A l'aide une mise en scène merveilleuse, Henri-Georges Clouzot applique son approche sociologique et son regard sombre et poisseux sur ses contemporains et sublime ainsi une intrigue pour le moins classique.
C'est sous la forme d'une enquête banale que se révèle le vrai fond du film, noir, profondément ironique, et une analyse sociétale d'une modernité sans pareille. Au sortir de la guerre, c'est la méfiance envers la police qui domine (dont on a connu les actions sous le régime nazi), le refus de la délation (dont on a connu les ravages), et un individualisme qui dominent ; chacun protège ses petits intérêts, agit plus ou moins crapuleusement.
Nul n'est bon ni mauvais.
Mais toujours un peu plus mauvais que bon, quoiqu'en dise un final heureux, en forme de morale de Noël, où le blanc recouvre finalement la noirceur des murs et pavés.

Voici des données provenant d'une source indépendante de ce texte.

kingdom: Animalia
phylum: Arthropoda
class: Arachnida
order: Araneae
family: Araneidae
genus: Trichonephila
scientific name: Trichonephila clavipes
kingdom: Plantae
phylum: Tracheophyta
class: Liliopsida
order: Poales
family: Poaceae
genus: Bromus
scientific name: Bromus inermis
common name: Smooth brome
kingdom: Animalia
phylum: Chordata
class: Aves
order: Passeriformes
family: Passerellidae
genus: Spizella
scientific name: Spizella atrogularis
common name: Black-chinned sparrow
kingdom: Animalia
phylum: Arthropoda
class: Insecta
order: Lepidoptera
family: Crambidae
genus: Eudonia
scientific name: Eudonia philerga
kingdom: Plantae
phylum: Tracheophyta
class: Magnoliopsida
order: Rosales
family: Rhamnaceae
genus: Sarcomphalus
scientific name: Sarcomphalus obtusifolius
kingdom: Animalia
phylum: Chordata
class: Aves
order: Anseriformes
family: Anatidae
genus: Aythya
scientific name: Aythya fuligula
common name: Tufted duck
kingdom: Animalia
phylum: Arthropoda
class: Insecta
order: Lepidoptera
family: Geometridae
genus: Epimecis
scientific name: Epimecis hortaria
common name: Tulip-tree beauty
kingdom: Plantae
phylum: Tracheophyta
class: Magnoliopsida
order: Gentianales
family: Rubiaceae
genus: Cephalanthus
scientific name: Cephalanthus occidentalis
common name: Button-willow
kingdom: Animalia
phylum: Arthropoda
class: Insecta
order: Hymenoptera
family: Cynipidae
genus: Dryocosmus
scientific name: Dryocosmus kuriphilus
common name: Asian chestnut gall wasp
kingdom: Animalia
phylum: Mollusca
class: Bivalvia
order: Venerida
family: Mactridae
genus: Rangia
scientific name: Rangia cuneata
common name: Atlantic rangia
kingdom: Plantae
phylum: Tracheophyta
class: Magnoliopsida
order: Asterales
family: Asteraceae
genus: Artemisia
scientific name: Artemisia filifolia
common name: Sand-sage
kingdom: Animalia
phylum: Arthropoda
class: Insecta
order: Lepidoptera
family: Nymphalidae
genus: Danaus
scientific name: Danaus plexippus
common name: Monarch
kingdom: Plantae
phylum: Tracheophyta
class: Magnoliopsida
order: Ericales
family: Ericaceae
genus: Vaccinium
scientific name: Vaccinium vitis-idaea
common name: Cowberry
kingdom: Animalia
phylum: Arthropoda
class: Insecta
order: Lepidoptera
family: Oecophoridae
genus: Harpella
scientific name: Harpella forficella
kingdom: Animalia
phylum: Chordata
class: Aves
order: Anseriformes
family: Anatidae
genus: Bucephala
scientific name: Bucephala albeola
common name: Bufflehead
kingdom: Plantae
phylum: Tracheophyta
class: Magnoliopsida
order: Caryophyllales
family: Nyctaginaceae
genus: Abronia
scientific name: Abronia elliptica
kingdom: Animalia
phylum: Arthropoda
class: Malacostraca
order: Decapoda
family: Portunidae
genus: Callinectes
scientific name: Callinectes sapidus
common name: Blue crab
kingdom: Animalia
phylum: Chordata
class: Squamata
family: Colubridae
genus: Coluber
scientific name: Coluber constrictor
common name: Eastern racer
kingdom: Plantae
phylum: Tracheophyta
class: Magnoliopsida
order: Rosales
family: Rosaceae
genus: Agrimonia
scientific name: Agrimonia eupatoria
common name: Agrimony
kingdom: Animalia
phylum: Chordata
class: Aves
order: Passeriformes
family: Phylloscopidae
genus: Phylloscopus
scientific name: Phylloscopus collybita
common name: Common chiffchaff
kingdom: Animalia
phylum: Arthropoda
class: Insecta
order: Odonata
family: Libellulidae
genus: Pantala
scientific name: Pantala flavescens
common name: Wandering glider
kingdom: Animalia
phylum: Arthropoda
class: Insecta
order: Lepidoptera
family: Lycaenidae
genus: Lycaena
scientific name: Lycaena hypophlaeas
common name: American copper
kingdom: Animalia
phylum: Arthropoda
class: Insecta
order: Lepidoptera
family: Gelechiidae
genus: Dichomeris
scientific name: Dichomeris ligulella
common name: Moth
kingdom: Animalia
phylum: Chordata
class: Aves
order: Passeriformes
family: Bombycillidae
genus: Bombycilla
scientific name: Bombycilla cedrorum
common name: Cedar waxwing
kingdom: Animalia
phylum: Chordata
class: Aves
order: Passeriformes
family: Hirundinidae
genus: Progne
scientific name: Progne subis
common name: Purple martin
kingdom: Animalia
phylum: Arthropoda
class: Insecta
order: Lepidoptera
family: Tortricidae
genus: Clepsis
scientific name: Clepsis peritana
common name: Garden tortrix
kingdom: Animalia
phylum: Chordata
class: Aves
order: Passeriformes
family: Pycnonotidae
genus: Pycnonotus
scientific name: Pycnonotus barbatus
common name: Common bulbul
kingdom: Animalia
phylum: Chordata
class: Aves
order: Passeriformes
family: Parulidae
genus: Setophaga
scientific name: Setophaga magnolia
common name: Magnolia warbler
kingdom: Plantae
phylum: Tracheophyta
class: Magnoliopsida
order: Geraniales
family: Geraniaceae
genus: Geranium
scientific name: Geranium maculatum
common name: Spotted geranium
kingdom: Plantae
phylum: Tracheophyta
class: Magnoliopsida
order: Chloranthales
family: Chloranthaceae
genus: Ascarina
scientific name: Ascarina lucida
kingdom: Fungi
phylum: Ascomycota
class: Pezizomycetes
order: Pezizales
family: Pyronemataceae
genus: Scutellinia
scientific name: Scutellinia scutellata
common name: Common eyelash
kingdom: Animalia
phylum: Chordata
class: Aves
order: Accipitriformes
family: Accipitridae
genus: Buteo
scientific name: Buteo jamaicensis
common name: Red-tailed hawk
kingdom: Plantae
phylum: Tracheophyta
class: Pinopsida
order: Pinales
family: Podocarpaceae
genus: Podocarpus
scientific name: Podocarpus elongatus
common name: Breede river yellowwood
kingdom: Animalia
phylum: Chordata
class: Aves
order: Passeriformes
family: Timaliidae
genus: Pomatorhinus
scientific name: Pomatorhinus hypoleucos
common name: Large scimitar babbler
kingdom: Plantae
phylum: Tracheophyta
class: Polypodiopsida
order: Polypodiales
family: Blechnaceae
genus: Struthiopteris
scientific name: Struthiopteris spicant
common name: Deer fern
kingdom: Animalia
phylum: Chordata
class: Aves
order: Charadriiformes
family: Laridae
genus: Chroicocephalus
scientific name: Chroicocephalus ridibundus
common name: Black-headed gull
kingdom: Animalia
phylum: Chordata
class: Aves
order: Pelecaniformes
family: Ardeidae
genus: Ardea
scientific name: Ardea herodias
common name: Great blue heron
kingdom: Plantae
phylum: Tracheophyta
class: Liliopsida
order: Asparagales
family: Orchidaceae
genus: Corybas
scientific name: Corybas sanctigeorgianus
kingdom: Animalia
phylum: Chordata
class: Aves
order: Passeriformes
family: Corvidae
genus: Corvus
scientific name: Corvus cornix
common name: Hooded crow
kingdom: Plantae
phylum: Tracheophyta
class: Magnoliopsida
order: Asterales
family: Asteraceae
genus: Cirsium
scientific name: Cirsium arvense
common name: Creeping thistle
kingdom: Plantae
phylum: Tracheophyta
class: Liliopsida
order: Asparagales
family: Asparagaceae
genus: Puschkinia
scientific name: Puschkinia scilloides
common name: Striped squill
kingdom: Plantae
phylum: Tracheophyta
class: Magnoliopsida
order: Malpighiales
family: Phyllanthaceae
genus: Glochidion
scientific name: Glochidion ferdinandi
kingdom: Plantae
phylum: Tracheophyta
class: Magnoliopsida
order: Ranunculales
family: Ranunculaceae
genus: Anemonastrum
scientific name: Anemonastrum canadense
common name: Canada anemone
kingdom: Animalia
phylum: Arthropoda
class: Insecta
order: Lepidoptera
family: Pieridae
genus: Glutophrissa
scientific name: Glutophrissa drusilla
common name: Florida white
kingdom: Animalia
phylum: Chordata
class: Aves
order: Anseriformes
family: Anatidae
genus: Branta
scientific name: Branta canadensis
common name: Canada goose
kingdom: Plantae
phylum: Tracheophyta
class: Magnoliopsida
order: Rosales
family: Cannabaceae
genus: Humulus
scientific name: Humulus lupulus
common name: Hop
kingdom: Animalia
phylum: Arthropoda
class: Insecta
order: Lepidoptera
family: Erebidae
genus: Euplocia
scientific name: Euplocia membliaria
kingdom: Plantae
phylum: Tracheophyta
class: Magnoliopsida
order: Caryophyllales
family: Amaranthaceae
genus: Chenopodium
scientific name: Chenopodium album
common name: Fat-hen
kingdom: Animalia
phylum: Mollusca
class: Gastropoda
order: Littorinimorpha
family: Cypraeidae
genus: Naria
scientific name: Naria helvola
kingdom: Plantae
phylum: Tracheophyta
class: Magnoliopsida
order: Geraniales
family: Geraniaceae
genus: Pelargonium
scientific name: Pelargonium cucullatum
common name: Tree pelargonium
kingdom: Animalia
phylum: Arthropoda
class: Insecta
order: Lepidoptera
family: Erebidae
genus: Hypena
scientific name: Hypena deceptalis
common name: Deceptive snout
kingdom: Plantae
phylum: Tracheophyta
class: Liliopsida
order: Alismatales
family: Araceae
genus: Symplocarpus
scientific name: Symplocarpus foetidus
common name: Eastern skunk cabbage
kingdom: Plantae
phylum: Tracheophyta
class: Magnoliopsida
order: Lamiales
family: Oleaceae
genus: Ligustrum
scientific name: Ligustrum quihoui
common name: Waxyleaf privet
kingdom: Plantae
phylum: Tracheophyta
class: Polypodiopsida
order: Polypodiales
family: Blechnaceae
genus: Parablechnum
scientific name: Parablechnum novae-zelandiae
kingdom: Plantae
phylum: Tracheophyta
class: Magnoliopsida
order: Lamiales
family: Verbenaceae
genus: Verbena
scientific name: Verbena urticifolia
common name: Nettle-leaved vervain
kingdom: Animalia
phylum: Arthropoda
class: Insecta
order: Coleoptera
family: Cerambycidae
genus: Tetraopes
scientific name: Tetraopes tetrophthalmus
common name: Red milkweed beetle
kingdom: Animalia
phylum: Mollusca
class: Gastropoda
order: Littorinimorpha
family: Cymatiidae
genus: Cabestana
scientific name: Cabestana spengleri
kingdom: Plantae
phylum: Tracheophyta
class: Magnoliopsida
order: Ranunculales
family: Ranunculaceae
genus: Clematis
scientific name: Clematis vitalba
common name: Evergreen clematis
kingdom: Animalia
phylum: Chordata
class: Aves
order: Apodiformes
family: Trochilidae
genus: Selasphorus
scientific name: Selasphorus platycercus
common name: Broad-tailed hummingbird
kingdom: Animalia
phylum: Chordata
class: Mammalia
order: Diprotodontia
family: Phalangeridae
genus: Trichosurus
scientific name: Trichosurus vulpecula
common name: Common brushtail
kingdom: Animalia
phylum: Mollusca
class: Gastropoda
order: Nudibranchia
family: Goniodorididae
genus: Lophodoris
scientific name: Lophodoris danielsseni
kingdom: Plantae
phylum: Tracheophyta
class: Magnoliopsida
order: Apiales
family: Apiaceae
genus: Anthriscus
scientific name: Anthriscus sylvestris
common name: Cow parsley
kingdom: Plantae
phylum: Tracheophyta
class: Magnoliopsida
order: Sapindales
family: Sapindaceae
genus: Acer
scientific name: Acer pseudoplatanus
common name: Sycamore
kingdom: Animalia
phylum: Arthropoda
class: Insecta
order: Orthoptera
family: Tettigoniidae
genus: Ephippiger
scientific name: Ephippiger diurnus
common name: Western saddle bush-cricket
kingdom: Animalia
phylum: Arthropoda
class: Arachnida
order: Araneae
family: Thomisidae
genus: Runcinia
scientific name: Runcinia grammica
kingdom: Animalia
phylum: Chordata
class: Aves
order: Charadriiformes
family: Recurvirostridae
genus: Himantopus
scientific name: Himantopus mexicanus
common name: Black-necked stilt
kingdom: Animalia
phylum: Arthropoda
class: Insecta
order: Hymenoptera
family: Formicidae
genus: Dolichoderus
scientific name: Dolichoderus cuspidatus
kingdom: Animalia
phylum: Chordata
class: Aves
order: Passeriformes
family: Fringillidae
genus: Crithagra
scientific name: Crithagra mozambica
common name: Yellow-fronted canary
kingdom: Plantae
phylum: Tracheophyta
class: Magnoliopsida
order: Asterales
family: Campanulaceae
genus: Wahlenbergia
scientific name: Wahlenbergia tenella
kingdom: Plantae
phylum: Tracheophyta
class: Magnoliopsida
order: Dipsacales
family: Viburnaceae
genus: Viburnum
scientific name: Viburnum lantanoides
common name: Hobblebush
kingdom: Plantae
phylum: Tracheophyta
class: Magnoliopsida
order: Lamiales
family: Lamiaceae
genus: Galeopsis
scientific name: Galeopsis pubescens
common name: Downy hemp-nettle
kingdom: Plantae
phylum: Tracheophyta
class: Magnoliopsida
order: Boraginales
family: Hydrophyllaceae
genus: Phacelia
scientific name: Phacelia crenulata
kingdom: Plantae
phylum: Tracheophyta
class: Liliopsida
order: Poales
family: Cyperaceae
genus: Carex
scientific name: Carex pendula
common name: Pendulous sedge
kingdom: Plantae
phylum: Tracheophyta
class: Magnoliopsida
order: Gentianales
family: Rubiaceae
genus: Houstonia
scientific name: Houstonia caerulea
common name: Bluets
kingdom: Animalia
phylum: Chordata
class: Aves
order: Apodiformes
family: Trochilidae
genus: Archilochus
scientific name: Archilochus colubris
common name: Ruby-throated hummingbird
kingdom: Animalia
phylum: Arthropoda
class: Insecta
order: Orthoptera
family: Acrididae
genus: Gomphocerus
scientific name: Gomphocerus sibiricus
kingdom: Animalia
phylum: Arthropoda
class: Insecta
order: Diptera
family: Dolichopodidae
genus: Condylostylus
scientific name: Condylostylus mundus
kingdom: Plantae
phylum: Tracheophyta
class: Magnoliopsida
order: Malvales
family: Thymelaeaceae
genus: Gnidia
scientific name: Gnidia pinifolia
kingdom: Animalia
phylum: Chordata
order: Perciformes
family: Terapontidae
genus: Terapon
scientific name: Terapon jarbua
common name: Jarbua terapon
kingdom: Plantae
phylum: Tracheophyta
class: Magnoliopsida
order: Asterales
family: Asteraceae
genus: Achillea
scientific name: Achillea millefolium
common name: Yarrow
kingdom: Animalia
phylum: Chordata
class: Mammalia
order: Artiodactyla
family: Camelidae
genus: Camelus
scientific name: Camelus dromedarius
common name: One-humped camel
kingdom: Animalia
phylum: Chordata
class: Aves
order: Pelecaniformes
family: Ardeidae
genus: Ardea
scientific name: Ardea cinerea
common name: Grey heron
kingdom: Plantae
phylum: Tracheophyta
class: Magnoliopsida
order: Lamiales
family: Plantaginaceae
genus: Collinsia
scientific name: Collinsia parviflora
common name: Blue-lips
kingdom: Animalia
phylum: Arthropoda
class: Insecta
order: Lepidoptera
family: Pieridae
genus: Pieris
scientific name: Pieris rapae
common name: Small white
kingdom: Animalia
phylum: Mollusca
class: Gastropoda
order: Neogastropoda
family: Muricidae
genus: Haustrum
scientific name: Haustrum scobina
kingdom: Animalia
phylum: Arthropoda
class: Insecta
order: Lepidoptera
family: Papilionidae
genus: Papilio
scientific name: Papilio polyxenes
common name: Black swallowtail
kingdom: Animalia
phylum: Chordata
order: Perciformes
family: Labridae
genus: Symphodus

Quai des Orfèvres est construit comme une fausse-piste permanente.
Il se présente d'emblée comme un film burlesque sur le monde des cabarets et des chansons paillardes, véritablement drôle et subtil dans son portrait de la vulgarité (la "vulgas" du peuple), donnant à voir ce que la société se refuse à voir : petites gens ordinaires, prostituée, journalistes hargneux, hommes lubriques, policiers hargneux, et même, bien plus courageux pour l'époque, homosexualité féminine et immigrés (le personnage a un fils adoptif venu d'Afrique) (!).
Ce n'est qu'en cours de route que le film vire à l'intrigue criminelle, donnant ainsi son sens à son titre, et fait entrer sur scène un Louis Jouvet plus impérial que jamais, profondément touchant et sombre dans son détachement, aux répliques admirablement écrites. Cette enquête dont l'avancée se fait de mensonges en mensonges n'est finalement qu'un détour pour une finalité tristement banale ("du pipi de chat" lâchera Jouvet), grâce à laquelle Clouzot, avec sa misanthropie radicale, dépeint une société qui n'a rien de grand, rien de beau, rien de haut, un monde de gens normaux tout simplement décevant dans leur absence d'originalité. Déambulant dans les couloirs du "36", la caméra de Clouzot fait mouche par son ironie et son regard parfois moqueur d'un système policier et judiciaire risible (des flics tout ce qu'il y a de plus commun, un juge au téléphone qui raconte sa vie et s'émerveille de la neige qui tombe, etc.)
En se refusant ainsi au grandiloquent et à l'exceptionnel, il livre donc un film au rythme haletant (polar oblige), mais toujours décevant, notamment par sa résolution, prenant à rebours les instincts primaires des spectateurs. Ce sont finalement nous, les spectateurs, que Clouzot incarne dans la horde de journalistes et de badauds harcelant les inspecteurs de police pour se tenir au jour de l'avancée de l'enquête, et à qui l'ont criera "Mais vous allez fermer votre gueule oui ?!".
Le réalisateur pose grâce à ce prétexte d'intrigue policière un regard éblouissant de modernité sur la banalité du commun, dans une galerie de portraits inédits ; monde du cabaret (où, comme chez le Zola de Nana, on se presse dans des petites salles pour s'hypnotiser devant de jolies femmes se déhanchant et interprétant de petites chansons coquines, "Mon tralala..."), photographie de nu, adultère et histoires d'amour rongées par la jalousie, impunité policière, et homosexualité (la sublime phrase de Jouvet lâchée au personnage de Dora, superbe Simone Renant, amoureuse de la femme de son ami, "Vous êtes un type dans mon genre, avec les femmes vous n'aurez jamais de chance").
C'est finalement une société décevante et déçue que capture Clouzot, incarnée par le couple si commun formé par Suzy Delair et Bernard Blier, et par le l'inspecteur Antoine, qui n'a de cesse de ressasser des souvenirs de la guerre en Afrique, et s'ennuie mortellement face à des enquêtes dont il a tout compris et qu'il tente d'être résolue le plus rapidement possible (ne cachant jamais son absence d'intérêt à grands coups de "je m'en fous" hilarants).
Un flic qui finalement n'attend que peu de choses : le bonheur de son enfant, et, peut-être surtout, retourner au lit.